Project Delivery Metrics
- Cycle time => The time you start a task until it’s completed.
- Lead time => The time a task is created until it’s completed.
- Burn-down chart => A visualization of the daily progress of an iteration of work.
Why? Using metrics to predict future development timelines usually breaks down. There are just too many variables to account for. By looking at metrics like cycle time and lead time in retrospective, you can quickly (and visually, if you use a time-in-process chart) find and discuss bottlenecks in your process. Or, you can see what what’s working so you can double down on it.
- Relative estimates => Flexible, determined by factors you define (e.g. complexity, risk, repetition). Examples include story points & t-shirt sizing.
- Absolute estimates => Pre-determined, with an absolute time (e.g. 1 day).
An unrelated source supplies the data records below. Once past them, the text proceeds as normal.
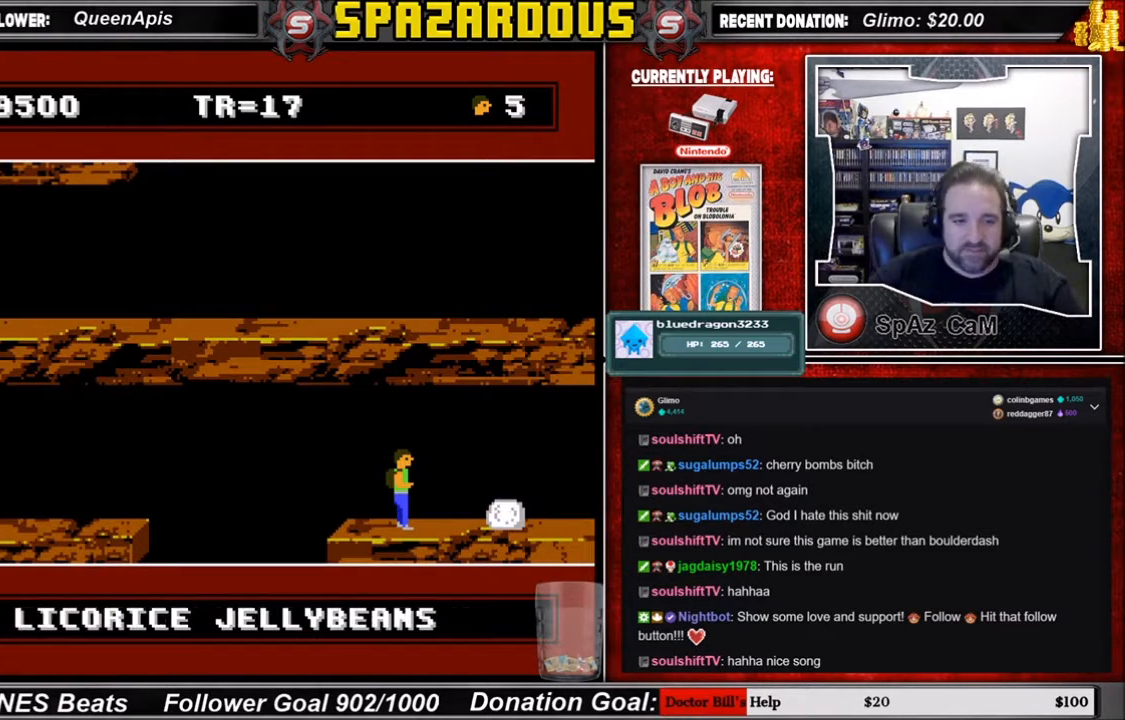
{"buttons": [], "events": [[33, "SELECT", "down"], [167, "SELECT", "up"], [367, "SELECT", "down"], [501, "SELECT", "up"]]}
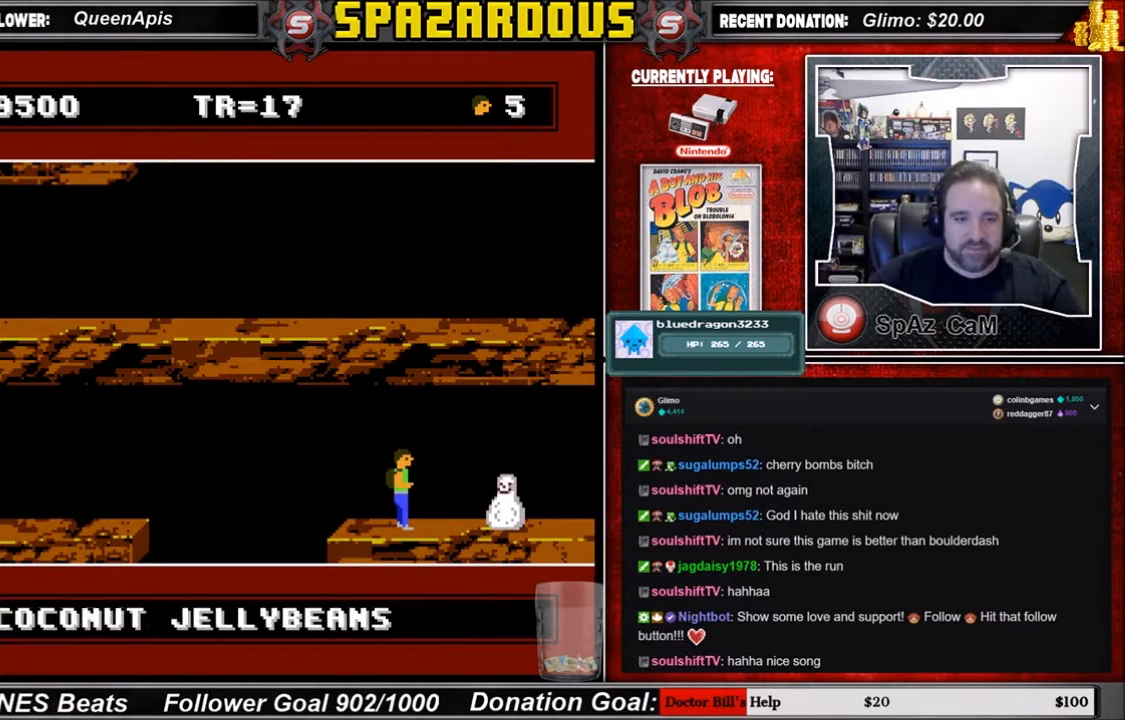
{"buttons": [], "events": []}
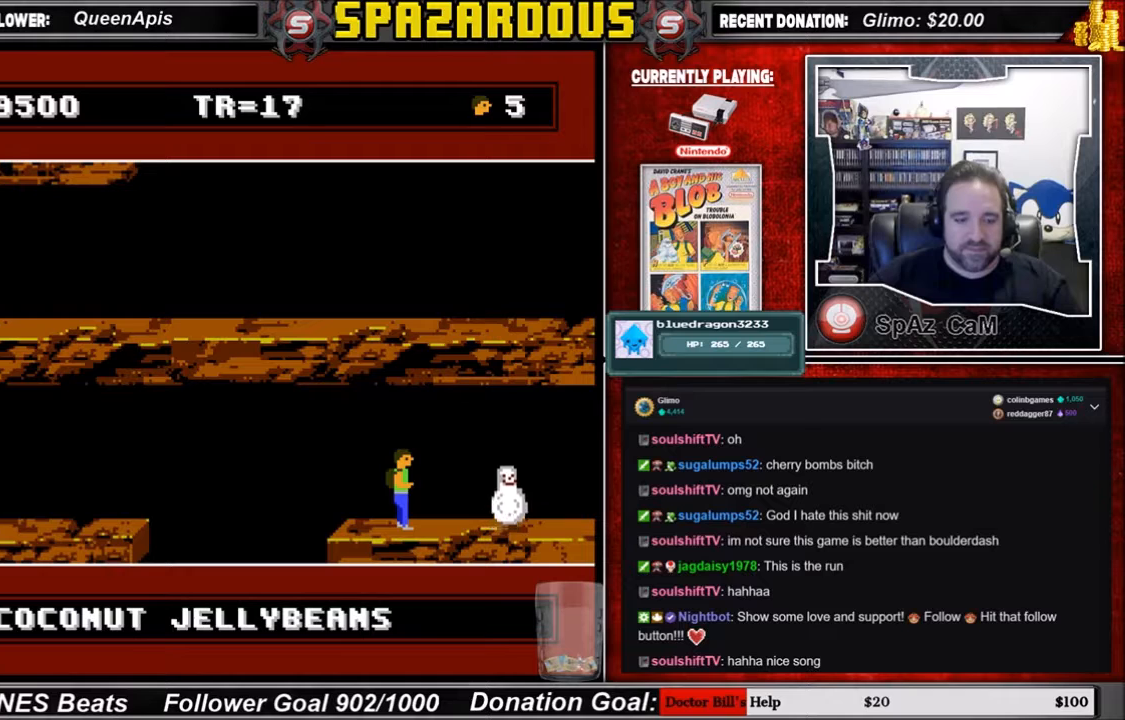
{"buttons": ["DPAD_DOWN"], "events": [[300, "DPAD_DOWN", "down"]]}
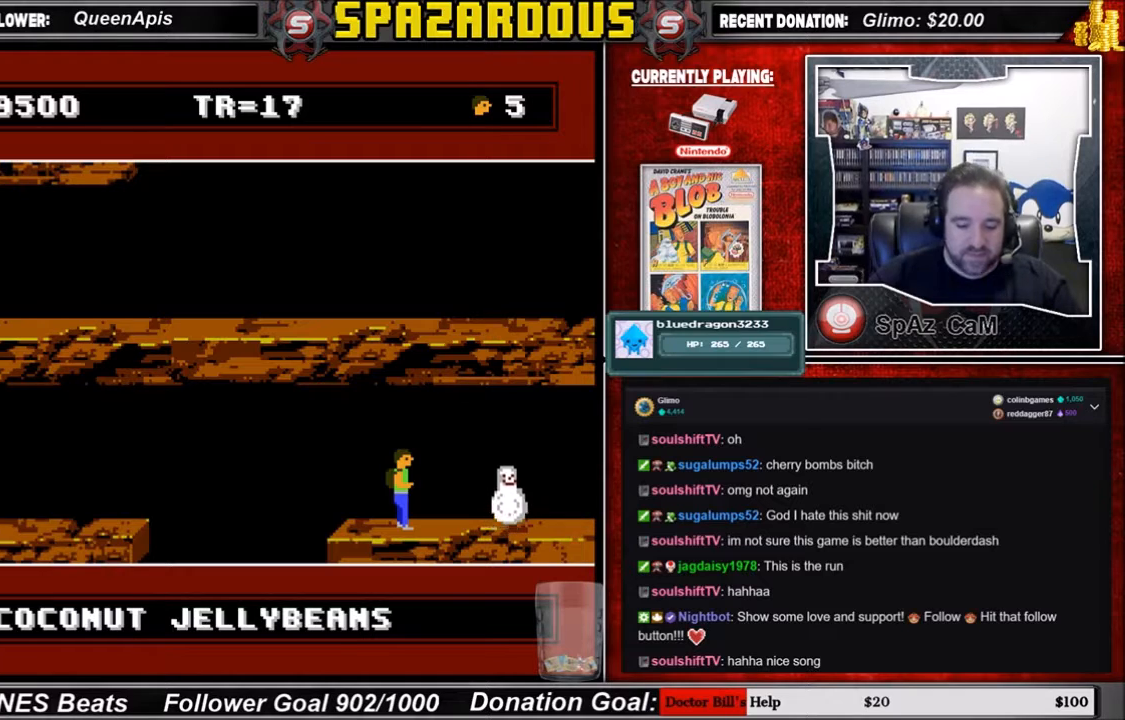
{"buttons": [], "events": [[100, "SELECT", "down"], [200, "SELECT", "up"], [266, "DPAD_DOWN", "up"]]}
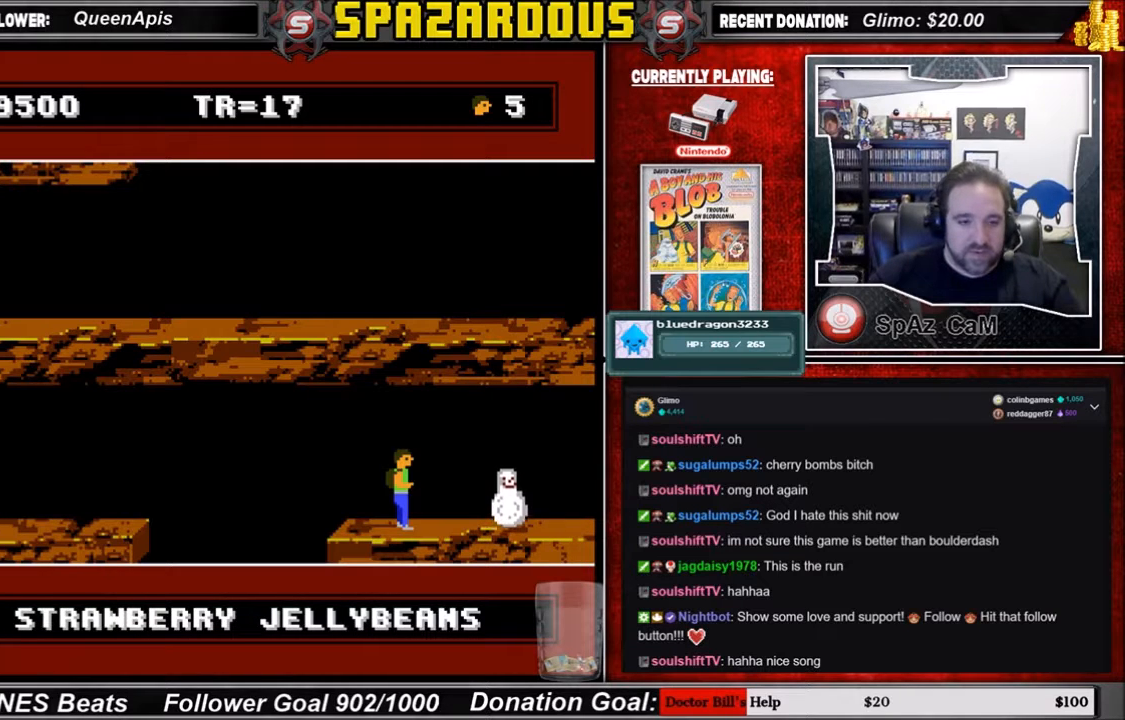
{"buttons": ["B"], "events": [[300, "B", "down"], [434, "B", "up"], [501, "B", "down"]]}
Why? Absolute estimates crumble at the hands of projects where you’re doing something for the first time. And that seems to be the case for 99% of tasks. Just logically thinking about it, the likelihood of your upfront ‘guess’ being correct is pretty low at best. On the other hand, relative estimates scale based on a range of proxies you determine (e.g. this is usually risk, repetition, complexity, etc.). If an initially ‘small’ problem becomes really big, you can know that a ‘large’ problem of equal complexity should be really big relative to its first estimated size. While relative estimates aren’t a silver bullet, they’re our best bet at estimating effort for now.
- Quora answers => For example, product x vs. y posts, feature requests, praise or complaints.
- Competitor’s feedback forums, testimonials and complains => Find what’s already working and features customers are already requesting.
- Customer interviews, surveys and calls => Ask customers what’s working and what they want to achieve.
- Support tickets => Find what customers are already having issues with.
- Internal team => Other teams in your company interact with your customers and can simply bring new perspectives to the table.
Why? Your intuition will break down at some point. Even then, you should never use it alone in the first place. Bring in as many data sources as possible and make the best product decisions based off that. Whether you succeed or fail, you’ll learn and, over time, make better decisions.
- Retrospective => Collect data, look for patterns, determine actions
- Post-Implementation Review => Review of the project after it’s done
- Stand-up meeting => Short, daily checkup of how the team is progressing
Why? You should be frequently trying to improve your teams by retrospectively looking at task and team performance. It’ll help you fix bottlenecks faster. In parallel, you can “run the board” to find and fix current blockers on your Kanban board ASAP.
- Slack => IM tool
- HipChat = IM tool
- Skype => Video & voice calls
- Google Hangouts => Video & voice calls
Why? Personal preference. Plus, Slack slickly integrates with a bunch of other tools. And, calls to the USA are free with Google Hangouts (for now).